抜粋した本文:
※ ※ ※

ホスピスに勤務して1年数か月。自分なりにホスピスケアを考え実践してきましたが、客観的に自己の施設を見つめ、これからの課題を明確にしたいと考えました。研修に参加し、講義で学んだ知識をもとに以下の目標を立案し、実習に臨みました。目標にそって学んだことをまとめてみたいと思います。

 

実習目標

 

1 実習施設における緩和ケアの実際を学ぶ。

1) 緩和ケア病棟の理念、位置づけ、役割について学ぶ

2) 症状マネジメントの実際とアセスメントについて学ぶ

3) チームアプローチについて学ぶ

4) 緩和ケア病棟における看護婦の役割について学ぶ

5) 継続看護のありかたについて学ぶ

2 実習施設での学びと講義での学びを統合し、ホスピスケアについて再構築し、自己の施設における自分自身の課題を明確化する。

 

1) 緩和ケア病棟の理念、位置づけ、役割

治癒の望みなく死という現実に直面している人々の全人的痛みを緩和し、“やさしさ”の医療を実践することを理念とされています。また、ホスピスケアは終末期にある人だけに提供されるものではなく、病院全体がホスピスケアを基盤として取り組みがされていました。したがって緩和ケア病棟は特別な場所ではなく、一般病棟の延長線上に位置づけされています。そのような中で、疼痛緩和に対する積極的な治療が患者さんの希望に合わせ行われていました。

緩和ケアは終末期からスタートするものではなく、積極的治療の流れのなかでも患者を全人的にとらえケアしていくことが重要と考えます。東札幌病院の病院全体での取り組みを通し、自己の施設でのホスピスの役割についても考えることができました。

 

2) 症状マネジメント

終末期にある患者がその人らしくあるためには、症状の緩和が不可欠となります。自己の施設においても症状マネジメントは重要な位置を占めていますが、患者を主体としたマネジメントの必要性を感じています。実習施設では、痛みのアセスメントシートをもとに、患者と共にマネジメントが行われていました。初期アセスメントでは、痛みの部位、性質、スケール、持続時間と一日の変化、今までの鎮痛薬の使用状況とその効果および副作用、日常生活への影響、痛みの増悪因子、緩和因子、患者の心理状態と社会的側面、痛みに関する患者、家族の認識、痛みのゴールが明確にされていました。また、継続アセスメントでは一週間ごとに痛みの評価を行い、痛みの強さ、副作用、身体以外の痛みの内容、痛みのマネジメントに対する患者の満足度、今後の方針、計画が明確にされていました。実際に患者を受け持ち痛みのアセスメントを行うことにより、患者を主体としたマネジメントについて具体的に学ぶことができました。

※ ※ ※

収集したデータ
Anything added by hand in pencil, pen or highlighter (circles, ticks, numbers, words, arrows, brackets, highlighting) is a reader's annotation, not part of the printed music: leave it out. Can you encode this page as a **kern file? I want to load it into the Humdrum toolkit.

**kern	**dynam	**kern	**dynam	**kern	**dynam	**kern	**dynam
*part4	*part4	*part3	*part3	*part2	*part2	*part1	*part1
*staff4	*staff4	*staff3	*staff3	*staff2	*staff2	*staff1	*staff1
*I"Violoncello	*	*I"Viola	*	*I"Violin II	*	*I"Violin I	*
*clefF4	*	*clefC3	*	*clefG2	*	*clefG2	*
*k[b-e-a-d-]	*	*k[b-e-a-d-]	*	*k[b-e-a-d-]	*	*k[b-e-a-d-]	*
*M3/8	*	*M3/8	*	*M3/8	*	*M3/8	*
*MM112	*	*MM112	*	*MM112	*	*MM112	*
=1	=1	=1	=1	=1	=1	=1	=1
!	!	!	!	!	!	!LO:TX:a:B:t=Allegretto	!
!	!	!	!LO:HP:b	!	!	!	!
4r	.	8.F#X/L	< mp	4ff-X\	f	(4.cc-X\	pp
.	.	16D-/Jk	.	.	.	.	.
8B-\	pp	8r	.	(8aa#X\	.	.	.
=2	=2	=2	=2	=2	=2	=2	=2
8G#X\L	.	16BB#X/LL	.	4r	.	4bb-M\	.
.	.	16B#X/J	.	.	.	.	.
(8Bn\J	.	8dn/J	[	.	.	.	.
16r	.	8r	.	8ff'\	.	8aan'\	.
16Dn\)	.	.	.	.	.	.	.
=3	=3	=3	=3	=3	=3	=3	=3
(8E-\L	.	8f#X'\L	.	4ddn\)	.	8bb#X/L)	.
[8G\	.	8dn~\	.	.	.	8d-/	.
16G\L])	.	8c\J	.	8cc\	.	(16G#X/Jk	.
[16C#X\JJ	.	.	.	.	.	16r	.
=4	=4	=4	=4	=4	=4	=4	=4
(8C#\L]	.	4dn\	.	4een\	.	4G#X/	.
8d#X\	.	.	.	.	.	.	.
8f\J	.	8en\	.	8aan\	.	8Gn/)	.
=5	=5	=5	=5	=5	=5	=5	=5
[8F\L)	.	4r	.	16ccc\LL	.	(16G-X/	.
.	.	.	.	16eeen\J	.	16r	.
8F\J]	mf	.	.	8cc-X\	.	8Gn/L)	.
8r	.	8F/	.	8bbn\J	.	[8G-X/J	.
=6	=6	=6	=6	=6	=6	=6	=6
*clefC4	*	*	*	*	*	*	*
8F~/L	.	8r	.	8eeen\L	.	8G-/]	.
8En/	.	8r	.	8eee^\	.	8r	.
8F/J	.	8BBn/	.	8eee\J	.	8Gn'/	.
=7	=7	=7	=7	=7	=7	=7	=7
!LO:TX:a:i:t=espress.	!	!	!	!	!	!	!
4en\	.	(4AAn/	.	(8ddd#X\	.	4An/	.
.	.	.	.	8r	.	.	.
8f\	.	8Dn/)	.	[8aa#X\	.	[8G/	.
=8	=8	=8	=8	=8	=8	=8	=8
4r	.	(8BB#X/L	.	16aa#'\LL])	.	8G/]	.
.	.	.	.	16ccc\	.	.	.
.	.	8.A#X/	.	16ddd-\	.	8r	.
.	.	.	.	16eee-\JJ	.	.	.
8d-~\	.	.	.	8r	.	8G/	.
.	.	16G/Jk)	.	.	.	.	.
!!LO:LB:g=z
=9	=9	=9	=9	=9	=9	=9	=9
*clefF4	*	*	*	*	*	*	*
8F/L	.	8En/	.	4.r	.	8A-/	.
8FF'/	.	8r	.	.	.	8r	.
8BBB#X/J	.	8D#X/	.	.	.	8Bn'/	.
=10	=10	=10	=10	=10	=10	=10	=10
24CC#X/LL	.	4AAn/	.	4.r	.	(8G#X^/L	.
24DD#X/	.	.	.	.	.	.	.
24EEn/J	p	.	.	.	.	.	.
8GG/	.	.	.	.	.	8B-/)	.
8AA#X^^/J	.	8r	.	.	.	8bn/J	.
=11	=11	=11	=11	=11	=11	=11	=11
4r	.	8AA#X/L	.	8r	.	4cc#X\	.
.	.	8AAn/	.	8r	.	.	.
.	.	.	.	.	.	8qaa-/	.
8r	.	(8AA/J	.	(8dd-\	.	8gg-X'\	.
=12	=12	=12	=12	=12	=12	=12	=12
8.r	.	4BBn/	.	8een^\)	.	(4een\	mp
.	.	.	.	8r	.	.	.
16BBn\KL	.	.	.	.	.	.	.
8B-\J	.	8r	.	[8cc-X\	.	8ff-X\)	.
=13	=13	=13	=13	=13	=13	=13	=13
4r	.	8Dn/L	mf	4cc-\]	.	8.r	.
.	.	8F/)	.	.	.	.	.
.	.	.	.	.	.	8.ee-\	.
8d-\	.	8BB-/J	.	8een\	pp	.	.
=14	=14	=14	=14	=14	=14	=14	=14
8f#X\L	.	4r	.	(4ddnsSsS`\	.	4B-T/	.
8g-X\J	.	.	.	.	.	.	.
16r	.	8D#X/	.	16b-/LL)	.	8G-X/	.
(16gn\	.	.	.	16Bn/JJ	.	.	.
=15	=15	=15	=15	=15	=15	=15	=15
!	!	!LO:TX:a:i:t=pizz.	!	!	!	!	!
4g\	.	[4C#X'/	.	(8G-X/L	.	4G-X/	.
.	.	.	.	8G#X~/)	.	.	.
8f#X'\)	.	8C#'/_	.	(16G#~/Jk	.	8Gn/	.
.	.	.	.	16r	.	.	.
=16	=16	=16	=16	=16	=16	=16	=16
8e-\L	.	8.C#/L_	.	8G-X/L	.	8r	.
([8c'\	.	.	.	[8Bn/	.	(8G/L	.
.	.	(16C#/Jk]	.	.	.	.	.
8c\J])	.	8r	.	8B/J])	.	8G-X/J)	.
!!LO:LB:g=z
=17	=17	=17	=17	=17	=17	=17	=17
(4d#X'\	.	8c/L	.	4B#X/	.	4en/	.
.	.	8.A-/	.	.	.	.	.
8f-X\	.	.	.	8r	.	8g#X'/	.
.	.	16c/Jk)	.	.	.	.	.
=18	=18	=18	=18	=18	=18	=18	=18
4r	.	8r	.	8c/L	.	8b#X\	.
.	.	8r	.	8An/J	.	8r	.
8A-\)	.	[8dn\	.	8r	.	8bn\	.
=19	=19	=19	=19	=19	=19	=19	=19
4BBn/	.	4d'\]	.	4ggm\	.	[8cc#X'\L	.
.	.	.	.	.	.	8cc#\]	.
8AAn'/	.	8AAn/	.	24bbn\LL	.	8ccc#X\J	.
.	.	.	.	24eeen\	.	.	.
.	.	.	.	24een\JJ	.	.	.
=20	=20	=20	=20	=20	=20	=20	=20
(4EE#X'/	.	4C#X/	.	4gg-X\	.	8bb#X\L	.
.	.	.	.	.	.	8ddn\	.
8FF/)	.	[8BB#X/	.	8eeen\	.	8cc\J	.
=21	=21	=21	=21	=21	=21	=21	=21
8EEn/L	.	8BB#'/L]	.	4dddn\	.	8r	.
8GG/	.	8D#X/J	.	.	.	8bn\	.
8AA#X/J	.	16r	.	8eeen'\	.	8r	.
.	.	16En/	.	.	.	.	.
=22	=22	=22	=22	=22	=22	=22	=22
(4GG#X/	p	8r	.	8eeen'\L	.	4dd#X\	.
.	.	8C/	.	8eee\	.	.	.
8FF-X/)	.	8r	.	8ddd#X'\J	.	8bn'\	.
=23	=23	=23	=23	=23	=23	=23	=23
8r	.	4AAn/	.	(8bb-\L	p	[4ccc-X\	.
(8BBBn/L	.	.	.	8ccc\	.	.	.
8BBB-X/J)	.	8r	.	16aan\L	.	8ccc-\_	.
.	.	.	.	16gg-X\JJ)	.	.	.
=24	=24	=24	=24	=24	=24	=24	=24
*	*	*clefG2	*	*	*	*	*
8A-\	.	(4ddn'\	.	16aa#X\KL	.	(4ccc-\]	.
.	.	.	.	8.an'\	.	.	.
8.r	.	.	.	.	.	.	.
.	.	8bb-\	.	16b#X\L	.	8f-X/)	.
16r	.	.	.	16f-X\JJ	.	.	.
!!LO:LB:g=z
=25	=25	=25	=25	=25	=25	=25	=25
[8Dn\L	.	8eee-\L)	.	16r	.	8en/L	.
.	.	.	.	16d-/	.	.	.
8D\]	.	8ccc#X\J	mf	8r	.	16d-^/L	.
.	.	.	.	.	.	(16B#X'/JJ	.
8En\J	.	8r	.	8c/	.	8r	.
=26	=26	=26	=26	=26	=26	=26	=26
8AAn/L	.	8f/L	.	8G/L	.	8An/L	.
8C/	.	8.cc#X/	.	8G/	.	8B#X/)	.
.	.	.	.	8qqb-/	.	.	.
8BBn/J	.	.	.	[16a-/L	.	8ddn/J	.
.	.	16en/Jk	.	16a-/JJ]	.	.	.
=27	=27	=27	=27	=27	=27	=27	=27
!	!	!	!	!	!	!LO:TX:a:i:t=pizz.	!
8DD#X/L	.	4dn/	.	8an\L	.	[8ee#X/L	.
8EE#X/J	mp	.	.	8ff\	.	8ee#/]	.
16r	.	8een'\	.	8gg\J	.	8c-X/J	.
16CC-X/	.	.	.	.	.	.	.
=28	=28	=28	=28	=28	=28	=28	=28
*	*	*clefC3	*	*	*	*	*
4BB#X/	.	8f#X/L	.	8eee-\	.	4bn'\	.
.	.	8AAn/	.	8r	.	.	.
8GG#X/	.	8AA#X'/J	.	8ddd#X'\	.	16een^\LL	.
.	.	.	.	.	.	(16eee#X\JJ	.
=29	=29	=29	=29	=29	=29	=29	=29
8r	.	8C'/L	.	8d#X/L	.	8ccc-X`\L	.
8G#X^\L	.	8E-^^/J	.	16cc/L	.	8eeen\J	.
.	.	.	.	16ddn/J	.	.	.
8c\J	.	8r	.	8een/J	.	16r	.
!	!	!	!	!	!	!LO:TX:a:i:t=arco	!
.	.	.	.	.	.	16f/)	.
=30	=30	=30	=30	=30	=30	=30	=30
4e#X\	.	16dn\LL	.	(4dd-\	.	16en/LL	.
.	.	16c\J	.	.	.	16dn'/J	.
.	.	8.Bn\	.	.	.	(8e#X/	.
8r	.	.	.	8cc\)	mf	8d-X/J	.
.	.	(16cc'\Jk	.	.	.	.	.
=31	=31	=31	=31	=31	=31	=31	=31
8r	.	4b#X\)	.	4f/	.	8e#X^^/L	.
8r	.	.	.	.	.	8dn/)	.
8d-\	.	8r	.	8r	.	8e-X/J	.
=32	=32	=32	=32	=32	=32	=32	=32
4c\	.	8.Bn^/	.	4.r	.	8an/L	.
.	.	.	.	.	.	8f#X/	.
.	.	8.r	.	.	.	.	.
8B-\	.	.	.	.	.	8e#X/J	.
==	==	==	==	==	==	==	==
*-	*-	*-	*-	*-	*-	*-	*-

※ ※ ※

取り組む内容:
ホスピスの実習についての本文を3文で要約してください。 ここにある項目は使わなくてかまいません。

解答:
ホスピスに勤めて1年数か月の筆者は、自分の施設を客観的に見つめて課題をはっきりさせるため、研修の講義をもとに目標を立てて実習に臨んだ。実習施設では病院全体がホスピスケアを基盤として取り組んでおり、緩和ケア病棟は特別な場所ではなく一般病棟の延長線上に位置づけられていた。そこでは痛みのアセスメントシートをもとに患者と共に症状マネジメントが行われており、筆者は実際に患者を受け持つことで、患者を主体としたマネジメントを具体的に学んだ。